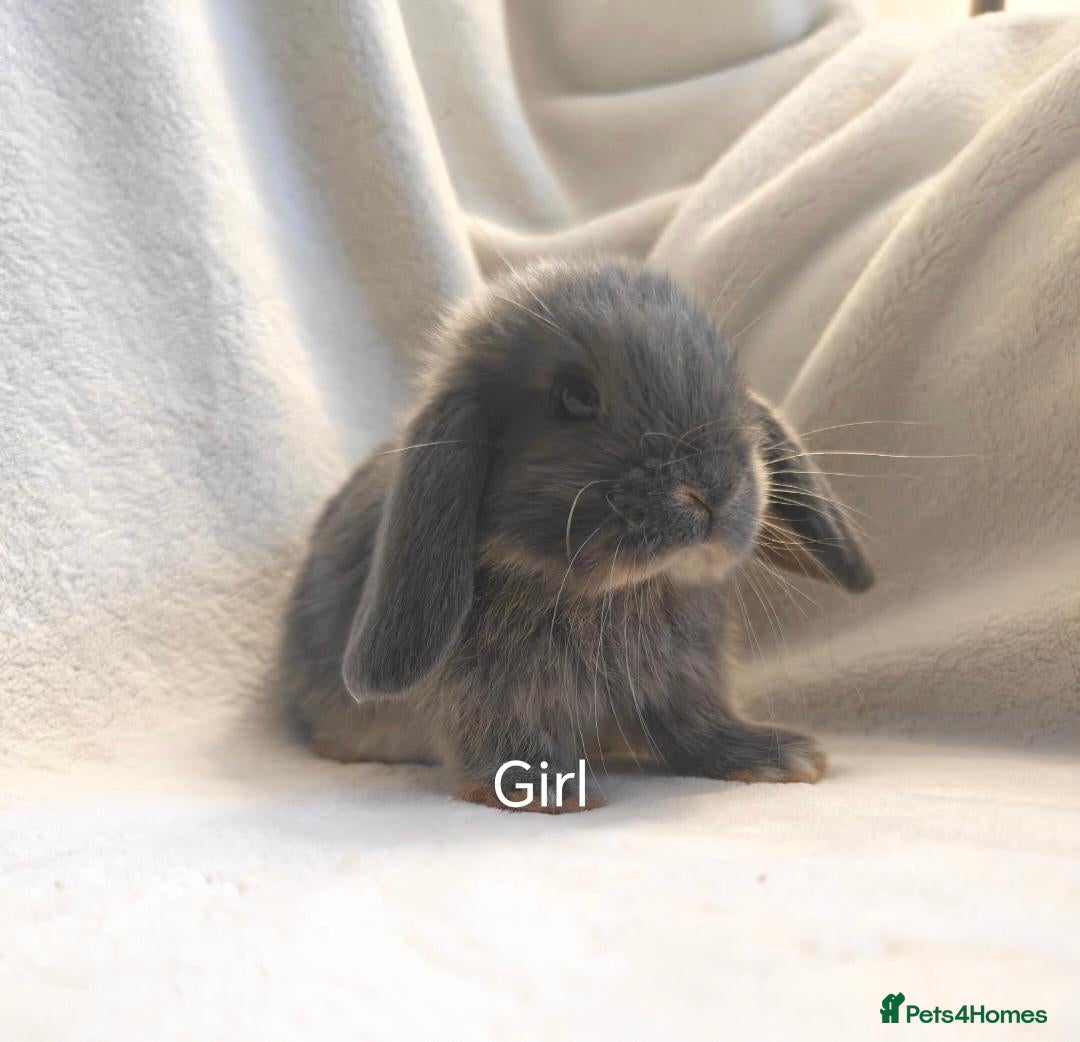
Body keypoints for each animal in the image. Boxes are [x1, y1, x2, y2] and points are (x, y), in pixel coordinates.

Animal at [279, 258, 873, 813]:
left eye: (735, 390)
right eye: (575, 398)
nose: (713, 489)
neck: (612, 593)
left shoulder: (683, 683)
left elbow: (694, 729)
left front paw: (777, 757)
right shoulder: (487, 696)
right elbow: (504, 743)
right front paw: (548, 791)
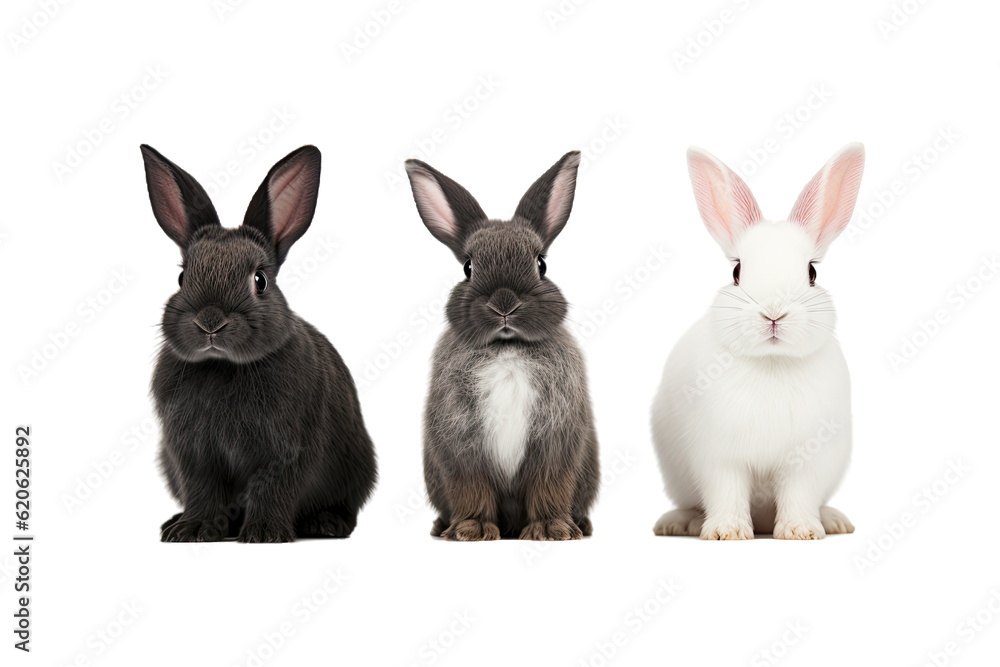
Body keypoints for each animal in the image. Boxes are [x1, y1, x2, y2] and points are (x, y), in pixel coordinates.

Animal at [141, 144, 377, 543]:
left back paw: (324, 523)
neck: (222, 366)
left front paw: (264, 534)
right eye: (182, 277)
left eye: (260, 280)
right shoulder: (193, 455)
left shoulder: (285, 451)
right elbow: (203, 491)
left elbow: (273, 488)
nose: (210, 322)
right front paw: (193, 530)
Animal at [404, 151, 600, 541]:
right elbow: (472, 489)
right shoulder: (462, 447)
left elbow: (549, 487)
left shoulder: (553, 446)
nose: (504, 303)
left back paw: (581, 525)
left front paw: (551, 529)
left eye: (541, 264)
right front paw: (471, 530)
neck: (507, 348)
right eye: (468, 267)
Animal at [651, 144, 864, 540]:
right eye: (736, 271)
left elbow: (799, 494)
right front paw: (726, 532)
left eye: (812, 272)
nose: (773, 313)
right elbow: (727, 492)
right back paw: (680, 523)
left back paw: (833, 521)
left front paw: (801, 531)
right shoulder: (721, 458)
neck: (771, 362)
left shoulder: (806, 461)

****************

■ TASK STATEMENT
Beginning at the line that contains "right front paw: (548, 791)", transcribe it and every later line through the last line of the data above, exactly, and drop the pictures.

■ RESULT OF THE TASK
right front paw: (548, 791)
Body keypoints for each animal in the image. Boxes are [x1, y1, x2, y2] and points are (x, y), in pixel coordinates.

Animal at [141, 144, 377, 543]:
left back paw: (324, 523)
neck: (222, 366)
left front paw: (264, 534)
right eye: (182, 277)
left eye: (260, 280)
right shoulder: (193, 455)
left shoulder: (285, 451)
right elbow: (203, 491)
left elbow: (273, 488)
nose: (210, 322)
right front paw: (193, 530)
Animal at [404, 151, 600, 541]:
right elbow: (472, 489)
right shoulder: (462, 447)
left elbow: (549, 487)
left shoulder: (553, 446)
nose: (504, 303)
left back paw: (581, 525)
left front paw: (551, 529)
left eye: (541, 264)
right front paw: (471, 530)
neck: (507, 348)
right eye: (468, 267)
Animal at [651, 144, 864, 540]:
right eye: (736, 271)
left elbow: (799, 494)
right front paw: (726, 532)
left eye: (812, 272)
nose: (773, 313)
right elbow: (727, 492)
right back paw: (680, 523)
left back paw: (833, 521)
left front paw: (801, 531)
right shoulder: (721, 458)
neck: (771, 362)
left shoulder: (806, 461)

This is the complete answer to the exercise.